I was wandering in my reports concerning the media in Kenya, I was surprised to come across this 2009 media report. I felt obliged to share it with you, as a key opener to issues that were raised just after the post Election violence after the 2007 General Elections in Kenya.
MEDIA ETHICS AND CONFLICT SENSITIVE REPORTING TRAINING WORKSHOP HELD AT JUMUIYA GUEST HOUSE, KISUMU FROM 5-7 NOVEMBER, 2009.
The Media Council of Kenya in Partnership with German Development Service (DED) organized a training workshop for journalists working in vernacular and Community Radio Stations in Kenya from 5th – 7th November 2009 at the Jumuia Hotel, Kisumu.
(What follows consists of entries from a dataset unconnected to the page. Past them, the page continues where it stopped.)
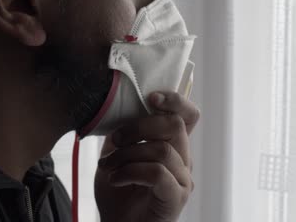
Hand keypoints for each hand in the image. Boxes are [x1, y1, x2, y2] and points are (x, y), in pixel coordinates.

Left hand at [94, 92, 199, 221]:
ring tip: (107, 167)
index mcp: (171, 146)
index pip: (187, 116)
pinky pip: (157, 173)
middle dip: (139, 127)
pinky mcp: (175, 197)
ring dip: (126, 155)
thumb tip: (117, 111)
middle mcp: (182, 160)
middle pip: (175, 125)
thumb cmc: (118, 193)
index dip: (175, 100)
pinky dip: (130, 172)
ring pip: (162, 150)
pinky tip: (115, 179)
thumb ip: (121, 135)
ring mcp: (182, 180)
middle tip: (116, 140)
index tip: (150, 97)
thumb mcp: (115, 156)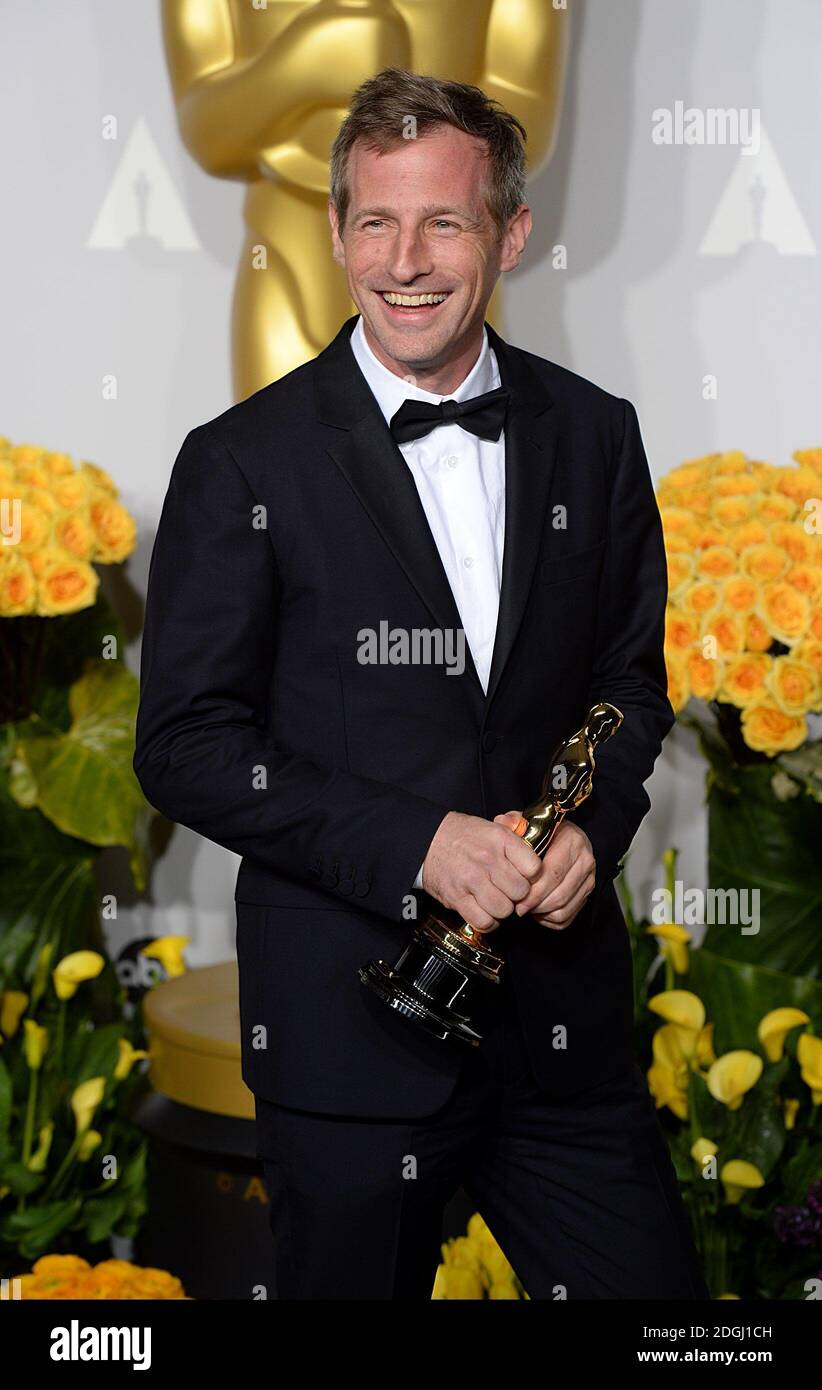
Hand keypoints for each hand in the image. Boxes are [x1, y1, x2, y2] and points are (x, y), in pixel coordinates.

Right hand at [421, 811, 541, 932]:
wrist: (427, 840)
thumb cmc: (464, 836)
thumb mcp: (493, 828)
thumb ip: (517, 841)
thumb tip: (538, 857)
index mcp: (500, 839)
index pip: (534, 868)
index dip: (533, 876)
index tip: (525, 876)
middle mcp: (487, 859)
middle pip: (521, 892)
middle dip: (517, 895)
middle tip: (509, 890)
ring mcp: (471, 879)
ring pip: (504, 910)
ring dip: (502, 909)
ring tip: (495, 900)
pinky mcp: (457, 898)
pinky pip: (484, 921)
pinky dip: (487, 921)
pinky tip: (484, 911)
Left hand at [493, 813, 595, 930]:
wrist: (561, 838)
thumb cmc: (541, 833)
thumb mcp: (527, 822)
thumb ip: (513, 822)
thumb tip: (502, 822)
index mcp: (572, 840)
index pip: (552, 874)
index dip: (532, 890)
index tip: (515, 896)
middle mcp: (585, 860)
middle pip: (559, 895)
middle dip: (535, 905)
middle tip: (518, 907)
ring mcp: (588, 878)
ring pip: (563, 908)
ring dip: (542, 913)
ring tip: (526, 908)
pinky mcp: (587, 893)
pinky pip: (568, 916)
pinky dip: (550, 919)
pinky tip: (537, 911)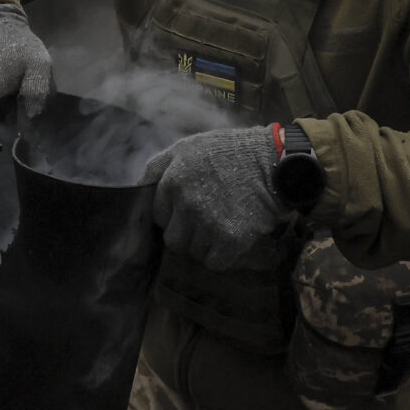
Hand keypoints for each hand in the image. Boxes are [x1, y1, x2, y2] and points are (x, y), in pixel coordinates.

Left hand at [145, 128, 292, 270]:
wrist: (273, 161)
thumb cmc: (230, 152)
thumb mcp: (188, 147)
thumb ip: (158, 166)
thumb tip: (136, 188)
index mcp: (173, 181)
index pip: (158, 216)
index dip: (174, 214)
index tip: (189, 208)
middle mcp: (187, 203)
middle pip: (173, 239)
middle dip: (186, 234)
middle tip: (205, 221)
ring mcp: (208, 223)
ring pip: (192, 253)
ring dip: (205, 245)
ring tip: (222, 224)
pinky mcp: (230, 239)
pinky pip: (214, 263)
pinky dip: (223, 256)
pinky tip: (231, 237)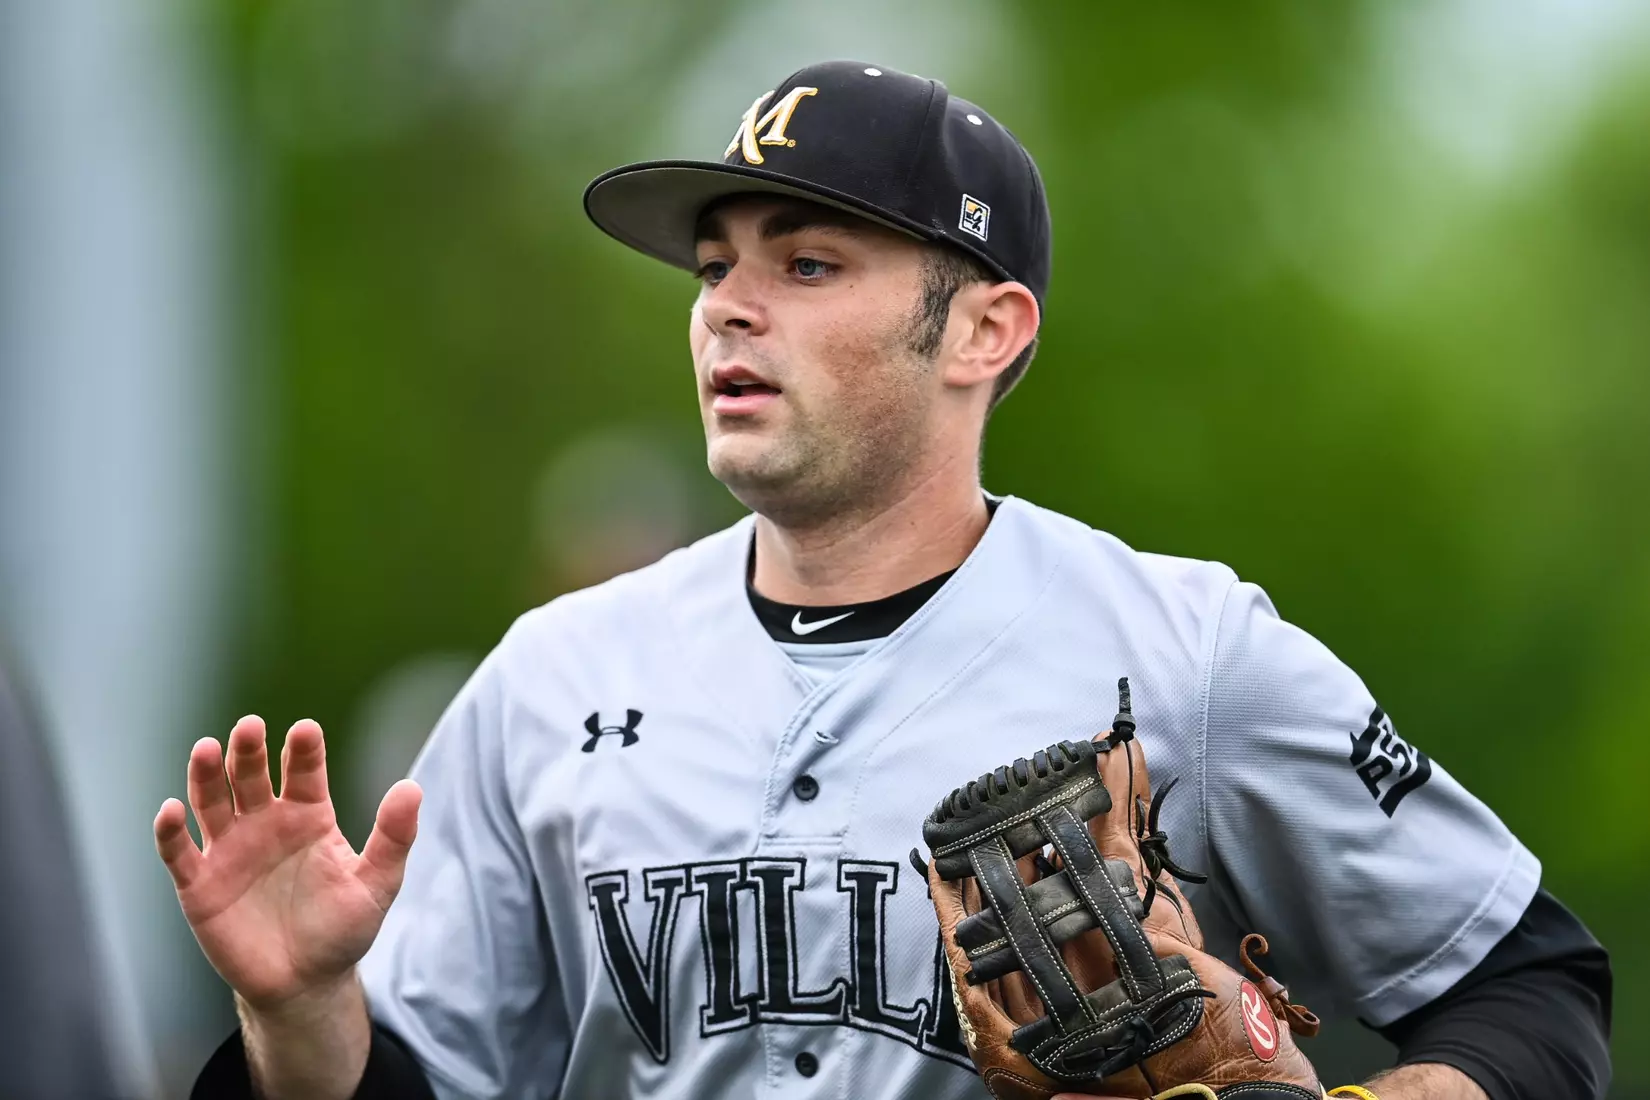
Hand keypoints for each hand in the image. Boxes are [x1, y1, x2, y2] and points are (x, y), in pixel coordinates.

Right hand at [154, 716, 421, 1010]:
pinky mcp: (199, 884)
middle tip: (249, 727)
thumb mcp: (376, 884)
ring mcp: (229, 850)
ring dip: (206, 776)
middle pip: (251, 776)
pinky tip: (171, 810)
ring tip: (207, 749)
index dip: (304, 751)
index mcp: (309, 815)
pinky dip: (170, 831)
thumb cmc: (343, 929)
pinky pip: (179, 852)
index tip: (306, 730)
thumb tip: (412, 787)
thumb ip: (394, 838)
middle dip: (249, 751)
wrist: (305, 984)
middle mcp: (266, 823)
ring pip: (211, 802)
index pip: (304, 772)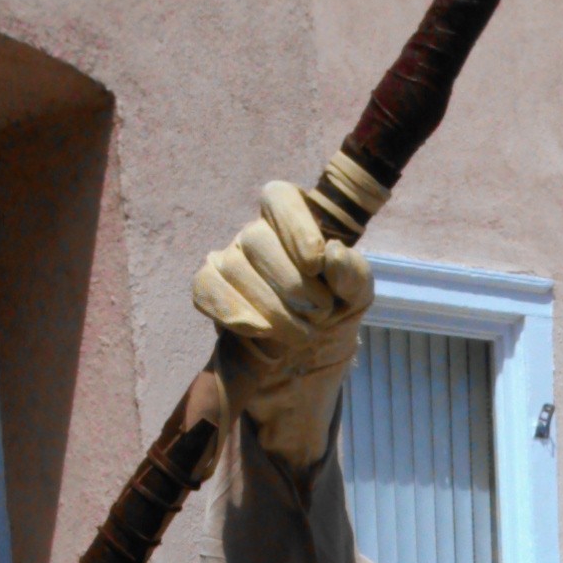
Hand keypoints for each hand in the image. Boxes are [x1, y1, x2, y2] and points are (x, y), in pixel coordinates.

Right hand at [193, 180, 371, 474]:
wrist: (303, 365)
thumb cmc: (332, 318)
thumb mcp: (356, 297)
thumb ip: (352, 273)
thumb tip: (333, 253)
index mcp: (294, 222)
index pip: (280, 197)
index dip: (295, 226)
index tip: (315, 262)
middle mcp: (257, 235)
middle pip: (256, 239)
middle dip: (290, 284)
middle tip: (318, 316)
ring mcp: (230, 260)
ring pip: (234, 268)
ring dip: (272, 309)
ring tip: (301, 335)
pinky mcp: (211, 290)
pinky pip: (206, 288)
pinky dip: (233, 312)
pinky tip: (261, 332)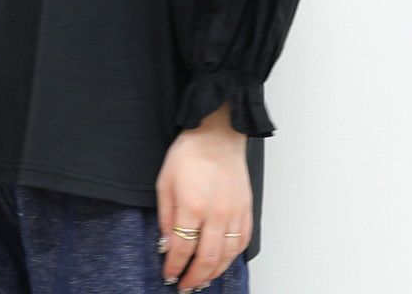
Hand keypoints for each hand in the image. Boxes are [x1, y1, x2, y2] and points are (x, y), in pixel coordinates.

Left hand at [155, 103, 251, 291]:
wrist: (217, 134)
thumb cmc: (189, 153)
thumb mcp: (165, 181)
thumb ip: (166, 216)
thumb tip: (167, 243)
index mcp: (192, 206)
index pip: (182, 248)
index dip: (174, 267)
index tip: (169, 275)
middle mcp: (216, 214)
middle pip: (207, 259)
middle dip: (195, 277)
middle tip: (185, 286)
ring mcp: (234, 213)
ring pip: (227, 255)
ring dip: (214, 272)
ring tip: (203, 279)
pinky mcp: (246, 210)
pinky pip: (243, 242)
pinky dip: (233, 257)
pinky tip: (223, 261)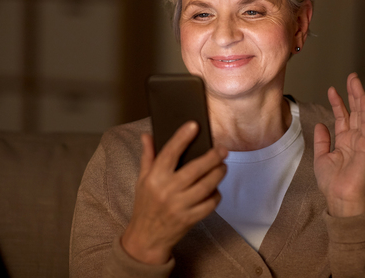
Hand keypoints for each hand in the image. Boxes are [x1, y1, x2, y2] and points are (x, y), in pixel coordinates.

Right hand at [121, 121, 227, 263]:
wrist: (146, 238)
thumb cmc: (145, 205)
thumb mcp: (142, 180)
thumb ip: (147, 156)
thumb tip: (147, 135)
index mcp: (154, 178)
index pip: (169, 153)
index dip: (182, 138)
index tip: (194, 125)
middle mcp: (167, 191)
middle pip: (195, 169)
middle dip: (213, 157)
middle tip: (222, 149)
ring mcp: (179, 206)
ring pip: (206, 185)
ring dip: (218, 173)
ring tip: (222, 166)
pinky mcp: (190, 219)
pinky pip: (210, 203)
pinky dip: (216, 194)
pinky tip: (215, 188)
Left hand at [313, 73, 364, 216]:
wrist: (340, 197)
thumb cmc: (331, 182)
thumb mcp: (321, 157)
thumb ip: (322, 140)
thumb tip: (321, 124)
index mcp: (344, 142)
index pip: (342, 117)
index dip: (338, 103)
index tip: (332, 89)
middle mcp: (354, 139)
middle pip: (354, 111)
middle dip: (352, 94)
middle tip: (350, 77)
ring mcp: (362, 141)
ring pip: (362, 113)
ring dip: (359, 96)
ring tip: (355, 80)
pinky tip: (363, 97)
The objectives of the workshop were:
1. To improve ethical and professional standards amongst journalists,
2. To train journalists in applying the code of conduct in their day-to-day duties,
3. To raise awareness amongst journalists for conflict sensitive reporting and,
4. To Support journalists in developing strategies on how to implement the above in their daily work and dealing powerfully with constraints, e.g. time pressure, lack of money and corruption.
The following radio stations were presented:
West FM radio
Radio Nam lolwe
Radio lake Victoria
West Fm radio was presented by Mr. David Burudi Indeje and Ms. Sally Kwendo
Those who facilitated the sessions included: Ms. Stefanie Hallberg, Media Advisor, Media Council of Kenya, Mr. Ken Nyaundi, Chairman, Complaints commission, Media Council of Kenya, Mr. Mitch Odero, editor in Chief, Sudan, Mr. Mutegi Njau, editor, Royal Media service and Ms. Grace Githaiga.
OUTCOME FROM THE TRAINING
The two day event justified that, radio is the most important means of mass communication throughout all of Sub-Africa because it interprets reality, induces intentions, desires, behaviors and values. Further, radio creates shared cognitive space, a community of listeners who incorporates its linguistic elements into their everyday lives in both conscious and unconscious ways.
Based on the above, it was emphasized that language and tribe was the greatest challenge facing community radio stations as they associate the two.
Radio language can serve both as a “reservoir” and “reference point” for ideas of ethnic hatred and violence. The way language is used to disseminate information to listeners should be done with care because it is not passively consumed, but actively re-centered, reinterpreted and re-circulated. Active decoders of media messages, who accept, reject or resist what is conveyed based on their own class position within the society.
Thus, participants were encouraged to champion the interest of the nation through that language with an aim of bringing a variety of languages as an advantage, bringing a whole population on top to equal terms of comprehension by a framing purpose (what exactly do you want to say) and using inclusiveness that does not create or reinforce.
Participants were told to adhere to the code of conduct because their main objective is service to the public, we hold the public trust therefore; have the responsibility guided by standards to perform the objective.
As part of understanding the code of conduct, we were informed on some common breaches of conduct and emphasis was on reporting or presenting news and current affairs as honest by disclosing essential facts and the basis of verifying what we have been told. Lastly, we were urged to take the frontline in fighting corruption.
Conflict sensitive reporting
Capacity building for the participants was made so as to keenly look at conflict as a challenge that needs to be looked at beyond the frame of the picture. This is because the media have capacity to stimulate violence and bring peace at the same time therefore, urged to be compassionate (deal with humans first, journalism second), be interventionist for a good course and be responsible such that speculation is avoided when conflicts arise.
Above all, we were encouraged to promote common humanity through peace journalism by providing a platform for popular debate on peace, representation of the voiceless, maintain positive relationship of respect and play the role of a reformer with reference to the on -going debate on Truth Justice and Reconciliation, the boundary reforms, the coming referendum on the new constitution, and our role in educating the public on the social implications by engaging them so that they start being inquisitive as a way of understanding the issues.
The workshop proved to be worth emanating from the many issues that were discussed and can be summarized by using Fuckson Banda’s, Rhodes University words:
“It is the firmness of our convictions and in the clarity of our social responsibility that we will be able to find the style and vigour necessary for an honorable performance that brings prestige to each one of us and to the journalism profession”.